## REQUIREMENT
Repeat exactly the lines from the start of the material below up to and including the "路噪声污染监管责任主体的认定规则：原环境影响评价文件审" line.

**** DATA UNDER STUDY

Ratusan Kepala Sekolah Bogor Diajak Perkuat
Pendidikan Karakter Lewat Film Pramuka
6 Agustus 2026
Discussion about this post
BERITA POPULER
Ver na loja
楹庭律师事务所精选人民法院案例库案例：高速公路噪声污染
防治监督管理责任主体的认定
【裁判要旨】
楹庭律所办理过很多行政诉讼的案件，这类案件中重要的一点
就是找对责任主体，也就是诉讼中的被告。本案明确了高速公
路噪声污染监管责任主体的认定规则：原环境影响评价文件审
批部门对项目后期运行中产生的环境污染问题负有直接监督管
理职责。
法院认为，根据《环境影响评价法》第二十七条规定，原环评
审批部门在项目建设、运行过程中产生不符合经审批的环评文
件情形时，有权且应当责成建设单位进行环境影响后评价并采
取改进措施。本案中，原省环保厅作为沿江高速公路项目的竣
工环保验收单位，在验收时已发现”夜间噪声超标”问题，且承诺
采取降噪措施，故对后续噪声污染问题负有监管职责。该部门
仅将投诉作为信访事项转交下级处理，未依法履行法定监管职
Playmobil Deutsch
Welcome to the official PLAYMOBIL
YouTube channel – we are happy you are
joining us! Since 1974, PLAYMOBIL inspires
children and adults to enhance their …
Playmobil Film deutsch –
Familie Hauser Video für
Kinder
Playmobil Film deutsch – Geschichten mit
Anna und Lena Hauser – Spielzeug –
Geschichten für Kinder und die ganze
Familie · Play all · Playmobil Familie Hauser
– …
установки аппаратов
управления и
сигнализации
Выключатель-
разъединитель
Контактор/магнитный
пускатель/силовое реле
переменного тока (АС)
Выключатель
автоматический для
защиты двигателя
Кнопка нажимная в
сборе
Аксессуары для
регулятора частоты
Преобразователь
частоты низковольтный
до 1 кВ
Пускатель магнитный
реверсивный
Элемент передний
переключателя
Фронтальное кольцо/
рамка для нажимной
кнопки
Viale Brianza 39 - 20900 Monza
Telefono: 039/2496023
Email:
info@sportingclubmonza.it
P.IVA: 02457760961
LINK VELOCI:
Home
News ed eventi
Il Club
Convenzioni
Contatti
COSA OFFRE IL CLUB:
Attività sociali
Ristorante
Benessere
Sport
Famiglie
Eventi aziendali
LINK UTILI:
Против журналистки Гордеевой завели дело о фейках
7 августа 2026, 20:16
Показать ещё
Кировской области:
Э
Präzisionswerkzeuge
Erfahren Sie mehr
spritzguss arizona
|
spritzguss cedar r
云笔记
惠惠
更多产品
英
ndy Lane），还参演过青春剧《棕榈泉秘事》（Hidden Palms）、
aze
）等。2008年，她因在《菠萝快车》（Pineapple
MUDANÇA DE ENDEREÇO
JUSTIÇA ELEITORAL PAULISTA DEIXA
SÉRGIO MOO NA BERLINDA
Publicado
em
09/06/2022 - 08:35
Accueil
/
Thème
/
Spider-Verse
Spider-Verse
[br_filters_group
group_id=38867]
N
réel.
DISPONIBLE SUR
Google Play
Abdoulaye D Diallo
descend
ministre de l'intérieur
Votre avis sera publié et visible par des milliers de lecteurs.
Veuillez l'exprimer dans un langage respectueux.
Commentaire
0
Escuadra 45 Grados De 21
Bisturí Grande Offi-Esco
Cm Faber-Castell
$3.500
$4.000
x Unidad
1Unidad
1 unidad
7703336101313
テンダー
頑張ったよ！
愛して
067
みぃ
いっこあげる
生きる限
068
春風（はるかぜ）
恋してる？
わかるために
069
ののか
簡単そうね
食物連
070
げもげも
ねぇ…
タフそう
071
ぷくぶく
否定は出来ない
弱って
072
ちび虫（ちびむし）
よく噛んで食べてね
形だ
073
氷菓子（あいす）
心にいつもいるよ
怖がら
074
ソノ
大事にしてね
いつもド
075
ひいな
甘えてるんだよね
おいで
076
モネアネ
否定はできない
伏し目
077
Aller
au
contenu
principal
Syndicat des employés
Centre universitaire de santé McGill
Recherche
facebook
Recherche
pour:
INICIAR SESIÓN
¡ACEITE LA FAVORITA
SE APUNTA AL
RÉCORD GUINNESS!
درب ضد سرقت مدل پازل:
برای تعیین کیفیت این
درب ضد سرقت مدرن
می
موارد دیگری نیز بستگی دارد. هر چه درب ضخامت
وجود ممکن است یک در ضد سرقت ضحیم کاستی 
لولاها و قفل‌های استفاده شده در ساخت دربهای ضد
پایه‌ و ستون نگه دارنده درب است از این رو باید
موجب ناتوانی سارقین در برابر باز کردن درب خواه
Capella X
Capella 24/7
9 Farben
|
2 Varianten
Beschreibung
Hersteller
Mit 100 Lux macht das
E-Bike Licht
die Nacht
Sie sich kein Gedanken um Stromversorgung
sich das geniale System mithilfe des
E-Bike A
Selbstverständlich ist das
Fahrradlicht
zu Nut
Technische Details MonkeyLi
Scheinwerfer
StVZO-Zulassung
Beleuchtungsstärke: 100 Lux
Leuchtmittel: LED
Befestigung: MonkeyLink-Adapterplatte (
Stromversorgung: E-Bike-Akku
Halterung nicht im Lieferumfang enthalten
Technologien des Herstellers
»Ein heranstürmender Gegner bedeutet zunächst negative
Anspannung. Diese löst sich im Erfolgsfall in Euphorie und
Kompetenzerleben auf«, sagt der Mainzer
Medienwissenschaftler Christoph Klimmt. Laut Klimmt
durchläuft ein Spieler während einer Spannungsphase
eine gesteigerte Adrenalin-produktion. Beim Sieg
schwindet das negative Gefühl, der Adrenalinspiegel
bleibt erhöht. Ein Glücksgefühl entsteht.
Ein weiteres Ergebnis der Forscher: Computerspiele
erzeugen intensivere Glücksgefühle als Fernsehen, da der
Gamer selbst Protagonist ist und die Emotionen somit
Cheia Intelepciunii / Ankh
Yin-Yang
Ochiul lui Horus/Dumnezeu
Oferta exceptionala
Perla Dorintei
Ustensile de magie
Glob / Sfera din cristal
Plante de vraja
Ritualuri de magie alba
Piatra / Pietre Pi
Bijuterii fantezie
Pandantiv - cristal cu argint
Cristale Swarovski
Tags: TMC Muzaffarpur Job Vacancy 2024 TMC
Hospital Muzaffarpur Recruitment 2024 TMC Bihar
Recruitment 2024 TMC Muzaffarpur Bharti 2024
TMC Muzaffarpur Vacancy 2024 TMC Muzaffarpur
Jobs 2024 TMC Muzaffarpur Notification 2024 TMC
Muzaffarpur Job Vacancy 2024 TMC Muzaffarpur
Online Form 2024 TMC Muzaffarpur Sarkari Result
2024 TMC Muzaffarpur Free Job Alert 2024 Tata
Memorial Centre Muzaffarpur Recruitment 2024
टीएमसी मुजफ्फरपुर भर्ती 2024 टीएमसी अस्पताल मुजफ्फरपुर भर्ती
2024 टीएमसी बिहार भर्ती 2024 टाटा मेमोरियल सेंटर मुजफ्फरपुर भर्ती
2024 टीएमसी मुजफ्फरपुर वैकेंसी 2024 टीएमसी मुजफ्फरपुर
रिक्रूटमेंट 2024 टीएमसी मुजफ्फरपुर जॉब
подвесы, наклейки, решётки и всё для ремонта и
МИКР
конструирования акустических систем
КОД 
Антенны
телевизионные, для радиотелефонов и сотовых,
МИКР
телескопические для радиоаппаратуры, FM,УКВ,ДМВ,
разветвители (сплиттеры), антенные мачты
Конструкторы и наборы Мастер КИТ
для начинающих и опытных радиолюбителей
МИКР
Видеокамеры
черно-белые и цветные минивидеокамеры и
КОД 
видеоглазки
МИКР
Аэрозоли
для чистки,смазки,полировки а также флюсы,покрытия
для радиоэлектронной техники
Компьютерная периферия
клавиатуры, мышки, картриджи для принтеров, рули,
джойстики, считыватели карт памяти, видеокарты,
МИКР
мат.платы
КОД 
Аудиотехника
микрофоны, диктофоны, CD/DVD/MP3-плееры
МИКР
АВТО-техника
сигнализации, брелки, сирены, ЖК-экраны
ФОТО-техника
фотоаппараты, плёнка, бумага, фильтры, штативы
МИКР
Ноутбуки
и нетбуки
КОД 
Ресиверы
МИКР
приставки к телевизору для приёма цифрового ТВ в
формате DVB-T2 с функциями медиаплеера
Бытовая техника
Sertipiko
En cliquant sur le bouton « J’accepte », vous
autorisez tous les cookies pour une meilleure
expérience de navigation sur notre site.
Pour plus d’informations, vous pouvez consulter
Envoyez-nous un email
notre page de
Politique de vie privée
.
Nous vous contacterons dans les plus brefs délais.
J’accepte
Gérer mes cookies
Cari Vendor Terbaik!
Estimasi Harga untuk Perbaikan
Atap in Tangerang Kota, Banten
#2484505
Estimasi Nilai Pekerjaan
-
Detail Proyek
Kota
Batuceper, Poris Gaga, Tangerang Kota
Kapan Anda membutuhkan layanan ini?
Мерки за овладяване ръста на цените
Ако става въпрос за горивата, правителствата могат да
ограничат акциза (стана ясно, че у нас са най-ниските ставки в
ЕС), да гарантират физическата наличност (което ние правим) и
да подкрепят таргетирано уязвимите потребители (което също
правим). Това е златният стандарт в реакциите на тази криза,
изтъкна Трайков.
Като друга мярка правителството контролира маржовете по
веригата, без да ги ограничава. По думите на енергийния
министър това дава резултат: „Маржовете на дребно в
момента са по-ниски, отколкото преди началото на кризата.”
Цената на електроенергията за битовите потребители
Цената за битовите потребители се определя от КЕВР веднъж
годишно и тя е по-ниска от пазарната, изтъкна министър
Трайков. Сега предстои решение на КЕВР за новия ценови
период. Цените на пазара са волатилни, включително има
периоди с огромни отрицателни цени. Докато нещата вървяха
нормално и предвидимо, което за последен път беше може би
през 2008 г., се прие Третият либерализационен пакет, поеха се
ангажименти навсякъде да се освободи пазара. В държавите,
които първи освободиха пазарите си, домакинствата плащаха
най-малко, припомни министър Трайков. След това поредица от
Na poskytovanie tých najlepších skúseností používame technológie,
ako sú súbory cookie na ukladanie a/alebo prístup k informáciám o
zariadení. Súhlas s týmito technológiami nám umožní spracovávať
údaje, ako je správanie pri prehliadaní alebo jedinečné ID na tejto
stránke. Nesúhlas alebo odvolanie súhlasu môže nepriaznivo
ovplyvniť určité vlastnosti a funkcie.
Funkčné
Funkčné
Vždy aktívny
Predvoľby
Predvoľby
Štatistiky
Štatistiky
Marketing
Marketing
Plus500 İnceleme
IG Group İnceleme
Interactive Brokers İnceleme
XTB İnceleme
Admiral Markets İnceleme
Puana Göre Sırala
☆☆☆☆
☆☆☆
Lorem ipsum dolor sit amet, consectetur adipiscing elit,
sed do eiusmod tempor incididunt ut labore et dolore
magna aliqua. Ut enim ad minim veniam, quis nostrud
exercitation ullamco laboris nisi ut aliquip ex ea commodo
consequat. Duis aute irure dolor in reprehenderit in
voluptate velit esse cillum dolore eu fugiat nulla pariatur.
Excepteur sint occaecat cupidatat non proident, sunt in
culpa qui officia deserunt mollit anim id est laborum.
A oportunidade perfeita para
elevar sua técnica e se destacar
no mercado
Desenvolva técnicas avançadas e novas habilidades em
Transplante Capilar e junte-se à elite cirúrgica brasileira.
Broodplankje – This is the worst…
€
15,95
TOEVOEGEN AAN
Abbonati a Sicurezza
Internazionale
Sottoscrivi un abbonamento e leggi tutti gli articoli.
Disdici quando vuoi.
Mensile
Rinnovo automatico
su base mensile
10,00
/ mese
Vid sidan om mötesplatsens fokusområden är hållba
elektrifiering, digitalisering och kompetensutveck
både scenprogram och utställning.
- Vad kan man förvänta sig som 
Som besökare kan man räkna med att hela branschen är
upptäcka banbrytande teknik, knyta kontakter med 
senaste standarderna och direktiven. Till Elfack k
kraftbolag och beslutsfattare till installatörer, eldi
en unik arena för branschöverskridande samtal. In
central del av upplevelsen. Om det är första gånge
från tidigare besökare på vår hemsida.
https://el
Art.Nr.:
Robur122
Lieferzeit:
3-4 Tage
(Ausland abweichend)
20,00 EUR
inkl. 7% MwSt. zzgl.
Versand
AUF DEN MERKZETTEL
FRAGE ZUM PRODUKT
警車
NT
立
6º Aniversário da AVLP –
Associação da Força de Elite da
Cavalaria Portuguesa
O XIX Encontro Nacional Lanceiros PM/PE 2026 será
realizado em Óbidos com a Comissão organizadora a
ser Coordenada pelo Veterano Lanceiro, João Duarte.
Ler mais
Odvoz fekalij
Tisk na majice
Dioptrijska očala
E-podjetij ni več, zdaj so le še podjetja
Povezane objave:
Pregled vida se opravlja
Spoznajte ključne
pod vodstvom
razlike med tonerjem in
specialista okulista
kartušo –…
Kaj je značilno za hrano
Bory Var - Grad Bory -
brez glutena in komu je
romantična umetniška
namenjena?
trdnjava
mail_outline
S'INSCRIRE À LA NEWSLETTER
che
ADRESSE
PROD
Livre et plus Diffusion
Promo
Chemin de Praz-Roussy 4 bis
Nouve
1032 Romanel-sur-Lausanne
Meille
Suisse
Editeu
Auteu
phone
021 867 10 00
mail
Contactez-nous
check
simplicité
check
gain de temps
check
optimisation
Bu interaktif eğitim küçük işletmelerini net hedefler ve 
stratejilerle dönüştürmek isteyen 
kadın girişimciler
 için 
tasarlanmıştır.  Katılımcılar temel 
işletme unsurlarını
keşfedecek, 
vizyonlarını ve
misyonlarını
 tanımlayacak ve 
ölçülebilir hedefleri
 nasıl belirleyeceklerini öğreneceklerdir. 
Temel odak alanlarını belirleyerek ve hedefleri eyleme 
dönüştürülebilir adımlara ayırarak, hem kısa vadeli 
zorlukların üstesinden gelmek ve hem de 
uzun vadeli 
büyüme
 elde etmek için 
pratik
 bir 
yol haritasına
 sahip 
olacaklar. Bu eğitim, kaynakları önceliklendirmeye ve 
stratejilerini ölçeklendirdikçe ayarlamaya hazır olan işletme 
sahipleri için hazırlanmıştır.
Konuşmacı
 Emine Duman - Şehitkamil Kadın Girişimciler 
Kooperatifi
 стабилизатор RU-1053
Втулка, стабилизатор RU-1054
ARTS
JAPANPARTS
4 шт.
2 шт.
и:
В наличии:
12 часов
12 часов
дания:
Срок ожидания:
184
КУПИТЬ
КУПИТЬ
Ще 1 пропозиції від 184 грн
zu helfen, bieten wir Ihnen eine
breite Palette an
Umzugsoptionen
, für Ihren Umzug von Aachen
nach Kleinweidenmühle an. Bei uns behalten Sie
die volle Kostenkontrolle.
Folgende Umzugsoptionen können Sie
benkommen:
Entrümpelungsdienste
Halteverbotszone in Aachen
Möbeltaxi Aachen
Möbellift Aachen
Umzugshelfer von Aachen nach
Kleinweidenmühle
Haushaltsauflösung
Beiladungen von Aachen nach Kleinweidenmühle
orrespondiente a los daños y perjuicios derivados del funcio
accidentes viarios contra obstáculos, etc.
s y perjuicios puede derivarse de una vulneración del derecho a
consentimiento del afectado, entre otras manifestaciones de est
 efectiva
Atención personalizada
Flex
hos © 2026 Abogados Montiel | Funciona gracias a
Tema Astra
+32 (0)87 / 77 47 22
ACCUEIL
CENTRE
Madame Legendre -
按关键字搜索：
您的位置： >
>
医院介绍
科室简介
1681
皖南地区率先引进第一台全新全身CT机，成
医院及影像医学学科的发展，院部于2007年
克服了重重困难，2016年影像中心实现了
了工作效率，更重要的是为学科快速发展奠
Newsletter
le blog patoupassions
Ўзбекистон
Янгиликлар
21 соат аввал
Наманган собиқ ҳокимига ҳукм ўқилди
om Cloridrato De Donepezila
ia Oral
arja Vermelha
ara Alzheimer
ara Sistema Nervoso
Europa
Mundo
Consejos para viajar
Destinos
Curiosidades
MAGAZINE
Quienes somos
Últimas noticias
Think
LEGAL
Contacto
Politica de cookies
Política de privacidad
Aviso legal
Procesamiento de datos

********

## ANSWER TO THE EXERCISE
Ratusan Kepala Sekolah Bogor Diajak Perkuat
Pendidikan Karakter Lewat Film Pramuka
6 Agustus 2026
Discussion about this post
BERITA POPULER
Ver na loja
楹庭律师事务所精选人民法院案例库案例：高速公路噪声污染
防治监督管理责任主体的认定
【裁判要旨】
楹庭律所办理过很多行政诉讼的案件，这类案件中重要的一点
就是找对责任主体，也就是诉讼中的被告。本案明确了高速公
路噪声污染监管责任主体的认定规则：原环境影响评价文件审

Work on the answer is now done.